▼
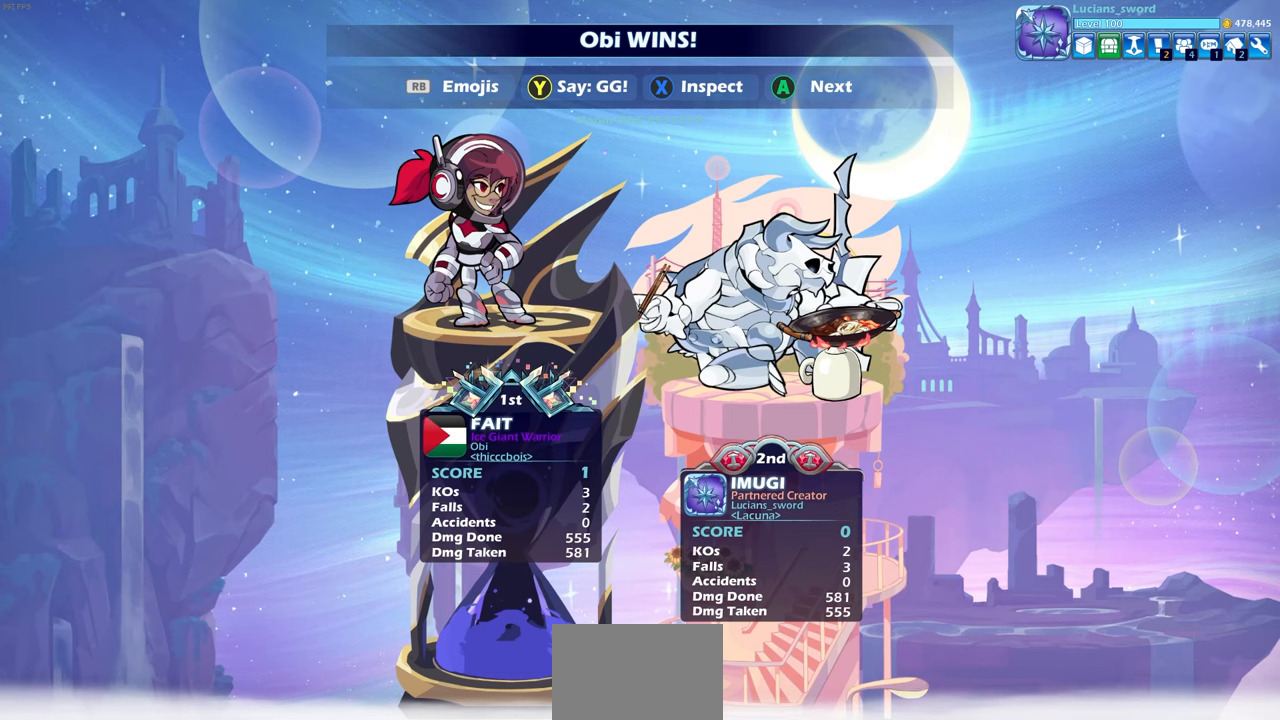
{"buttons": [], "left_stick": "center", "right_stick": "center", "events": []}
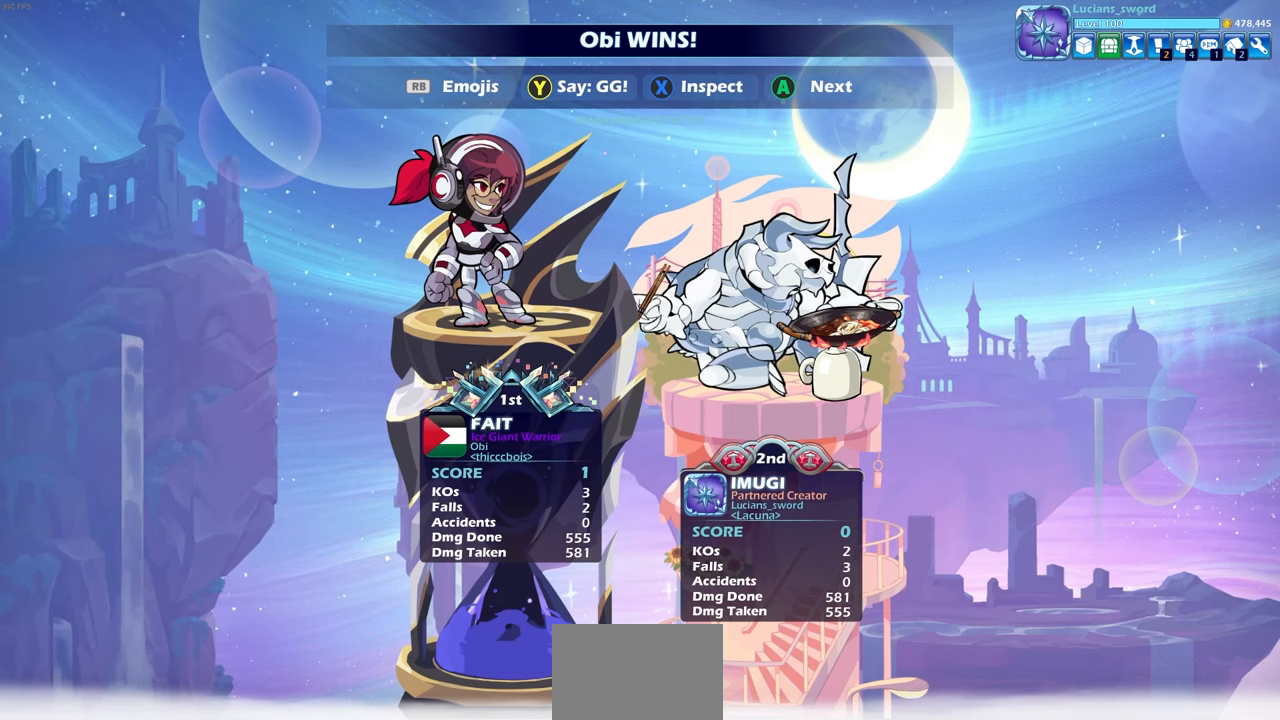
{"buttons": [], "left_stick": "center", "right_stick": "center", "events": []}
▲
▼
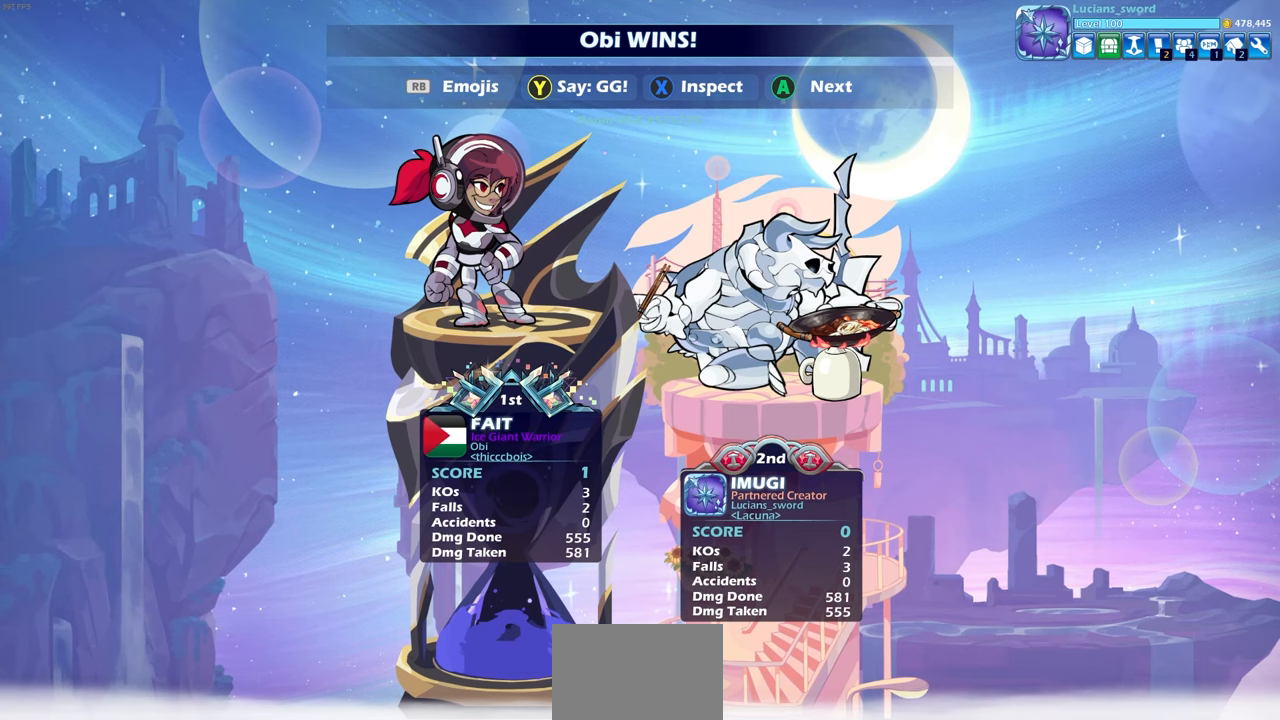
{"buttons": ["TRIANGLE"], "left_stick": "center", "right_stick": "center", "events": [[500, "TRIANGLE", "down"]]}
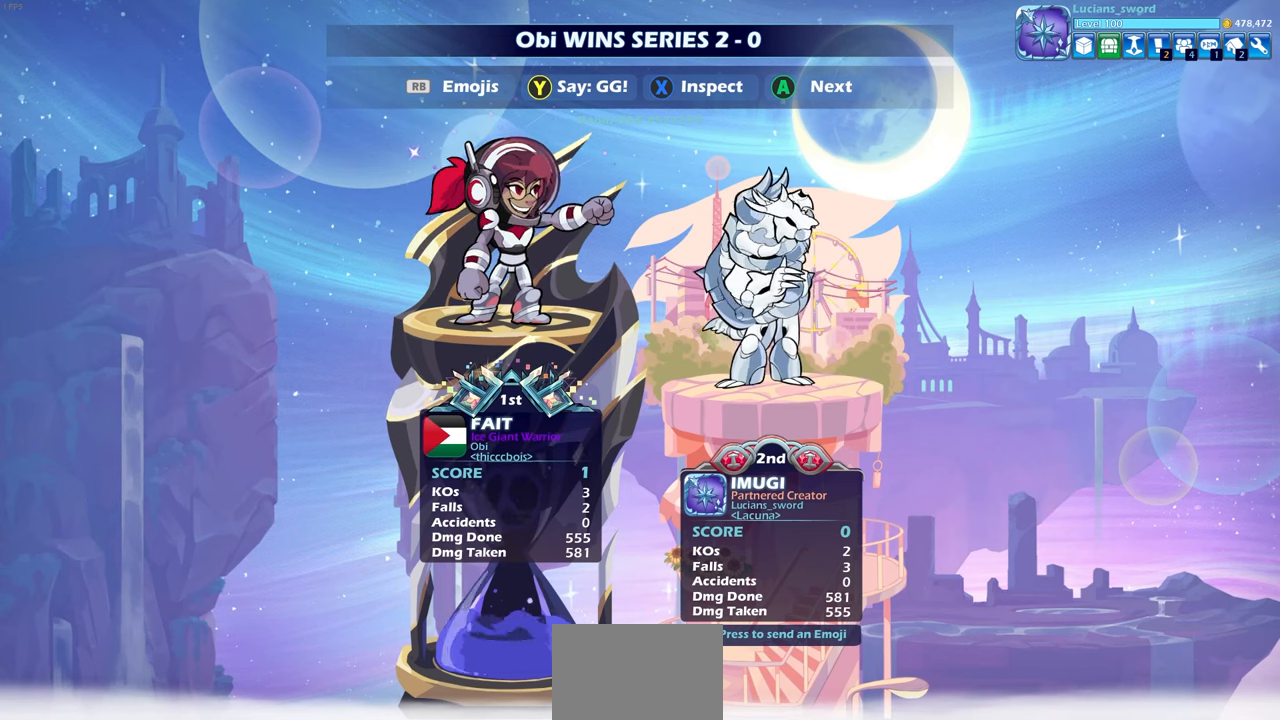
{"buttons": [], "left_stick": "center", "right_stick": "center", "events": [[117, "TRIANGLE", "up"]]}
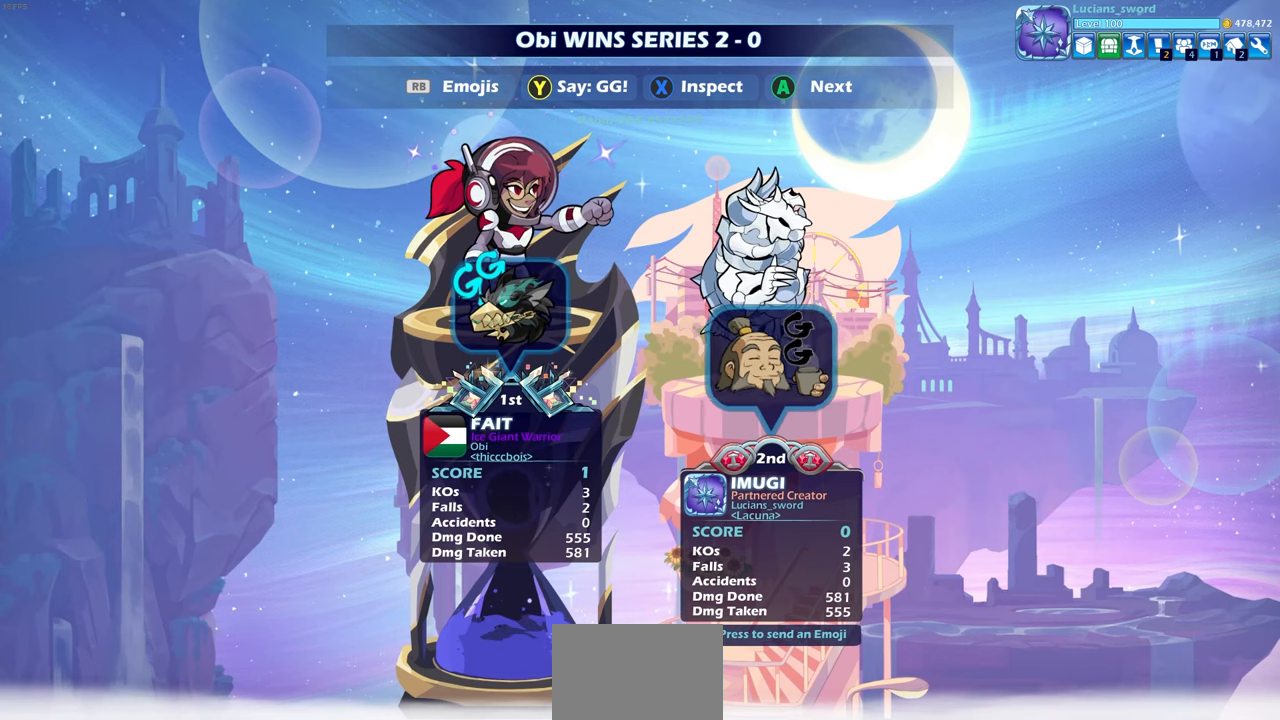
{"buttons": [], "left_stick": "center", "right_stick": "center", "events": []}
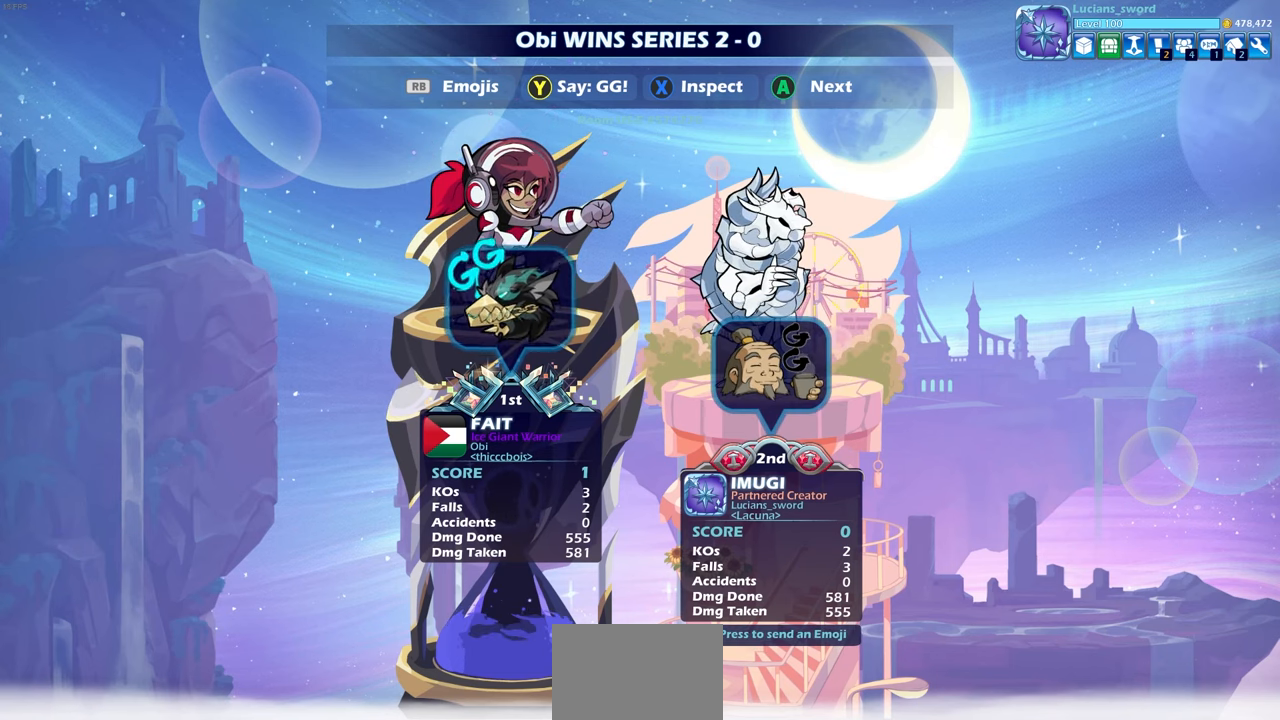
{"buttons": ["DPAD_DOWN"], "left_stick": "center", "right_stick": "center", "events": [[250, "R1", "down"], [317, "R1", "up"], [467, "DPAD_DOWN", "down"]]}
▲
* WHAT THIS TASK INVOLVES: Please go through the listing and return each line that has "down" in it.

* REPLY:
{"buttons": ["TRIANGLE"], "left_stick": "center", "right_stick": "center", "events": [[500, "TRIANGLE", "down"]]}
{"buttons": ["DPAD_DOWN"], "left_stick": "center", "right_stick": "center", "events": [[250, "R1", "down"], [317, "R1", "up"], [467, "DPAD_DOWN", "down"]]}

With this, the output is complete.